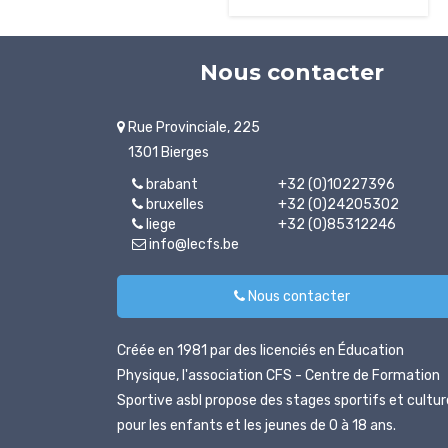
Nous contacter
Rue Provinciale, 225
1301 Bierges
brabant
+32 (0)10227396
bruxelles
+32 (0)24205302
liege
+32 (0)85312246
info@lecfs.be
Nous contacter
Créée en 1981 par des licenciés en Éducation
Physique, l'association CFS - Centre de Formation
Sportive asbl propose des stages sportifs et cultur
pour les enfants et les jeunes de 0 à 18 ans.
+ + +
Copy the listing above line for line, with no changes, and omit the picture.

**SOLVED EXERCISE**
Nous contacter
Rue Provinciale, 225
1301 Bierges
brabant
+32 (0)10227396
bruxelles
+32 (0)24205302
liege
+32 (0)85312246
info@lecfs.be
Nous contacter
Créée en 1981 par des licenciés en Éducation
Physique, l'association CFS - Centre de Formation
Sportive asbl propose des stages sportifs et cultur
pour les enfants et les jeunes de 0 à 18 ans.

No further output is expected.